Approximate analysis and condition assesment of reinforced concrete T-beam bridges using artificial neural networks

Thesis Type: Postgraduate

Institution Of The Thesis: Orta Doğu Teknik Üniversitesi, Faculty of Engineering, Department of Civil Engineering, Turkey

Approval Date: 2008




In recent years, artificial neural networks (ANNs) have been employed for estimation and prediction purposes in many areas of civil/structural engineering. In this thesis, multilayered feedforward backpropagation algorithm is used for the approximate analysis and calibration of RC T-beam bridges and modeling of bridge ratings of these bridges. Currently bridges are analyzed using a standard FEM program. However, when a large population of bridges is concerned, such as the one considered in this project (Pennsylvania T-beam bridge population), it is impractical to carry out FEM analysis of all bridges in the population due to the fact that development and analysis of every single bridge requires considerable time as well as effort.

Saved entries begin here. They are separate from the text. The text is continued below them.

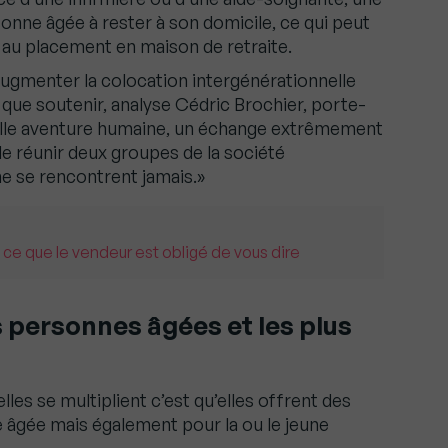
onne âgée à rester à son domicile, ce qui peut
e au placement en maison de retraite.
augmenter la colocation intergénérationnelle
que soutenir, analyse Cédric Brochier, porte-
elle aventure humaine, un échange extrêmement
de réunir deux groupes de la société
e se rencontrent jamais.»
 ce que le vendeur est obligé de vous dire
 personnes âgées et les plus
lles se multiplient c’est qu’elles offrent des
e âgée mais également pour la ou le jeune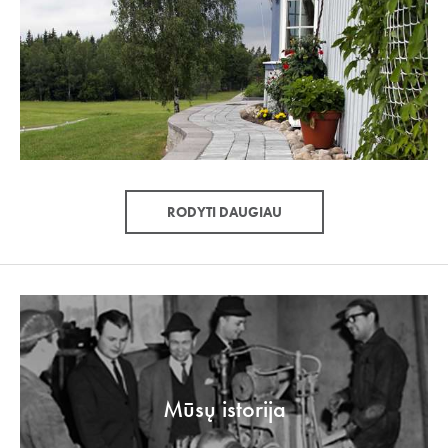
RODYTI DAUGIAU
Mūsų istorija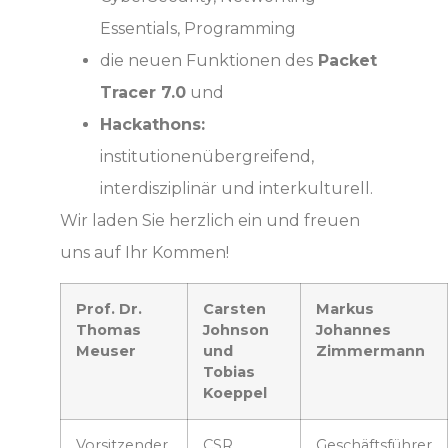
Essentials, Programming
die neuen Funktionen des
Packet
Tracer 7.0
und
Hackathons:
institutionenübergreifend,
interdisziplinär und interkulturell.
Wir laden Sie herzlich ein und freuen
uns auf Ihr Kommen!
Prof. Dr.
Carsten
Markus
Thomas
Johnson
Johannes
Meuser
und
Zimmermann
Tobias
Koeppel
Vorsitzender
CSR
Geschäftsführer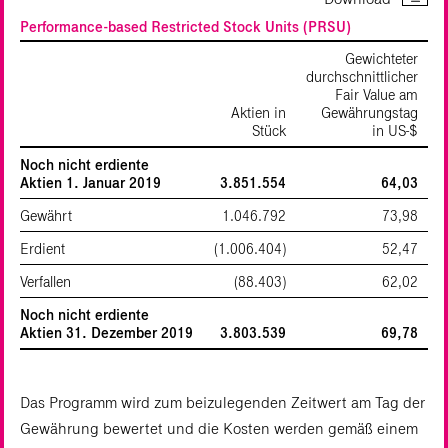
Performance-based Restricted Stock Units (PRSU)
Gewichteter
durchschnittlicher
Fair Value am
Aktien in
Gewährungstag
Stück
in US‑$
Noch nicht erdiente
Aktien 1. Januar 2019
3.851.554
64,03
Gewährt
1.046.792
73,98
Erdient
(1.006.404)
52,47
Verfallen
(88.403)
62,02
Noch nicht erdiente
Aktien 31. Dezember 2019
3.803.539
69,78
Das Programm wird zum beizulegenden Zeitwert am Tag der
Gewährung bewertet und die Kosten werden gemäß einem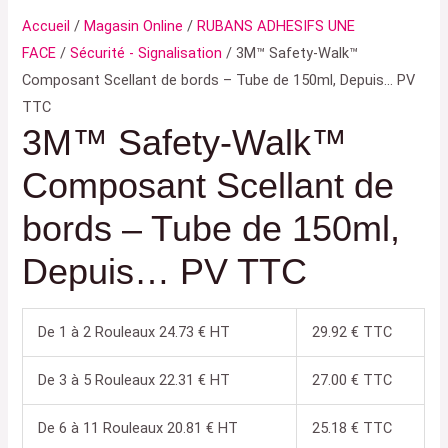
Accueil
/
Magasin Online
/
RUBANS ADHESIFS UNE
FACE
/
Sécurité - Signalisation
/ 3M™ Safety-Walk™
Composant Scellant de bords – Tube de 150ml, Depuis… PV
TTC
3M™ Safety-Walk™
Composant Scellant de
bords – Tube de 150ml,
Depuis… PV TTC
De 1 à 2 Rouleaux 24.73 € HT
29.92 € TTC
De 3 à 5 Rouleaux 22.31 € HT
27.00 € TTC
De 6 à 11 Rouleaux 20.81 € HT
25.18 € TTC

Rapid and acceptably approximate analysis of bridges seems to be possible using ANN approach. First part of the study describes the application of neural network (NN) systems in developing the relationships between bridge parameters and bridge responses. The NN models are trained using some training data that are obtainedfrom finite-element analyses and that contain bridge parameters as inputs and critical responses as outputs. In the second part, ANN systems are used for the calibration of the finite element model of a typical RC T-beam bridge -the Manoa Road Bridge from the Pennsylvania’s T-beam bridge population - based on field test data. Manual calibration of these models are extremely time consuming and laborious. Therefore, a neural network- based method is developed for easy and practical calibration of these models. The ANN model is trained using some training data that are obtained from finite-element analyses and that contain modal and displacement parameters as inputs and structural parameters as outputs. After the training is completed, fieldmeasured data set is fed into the trained ANN model. Then, FE model is updated with the predicted structural parameters from the ANN model. In the final part, Neural Networks (NNs) are used to model the bridge ratings of RC T-beam bridges based on bridge parameters. Bridge load ratings are calculated more accurately by taking into account the actual geometry and detailing of the T-beam bridges. Then, ANN solution is developed to easily compute bridge load ratings.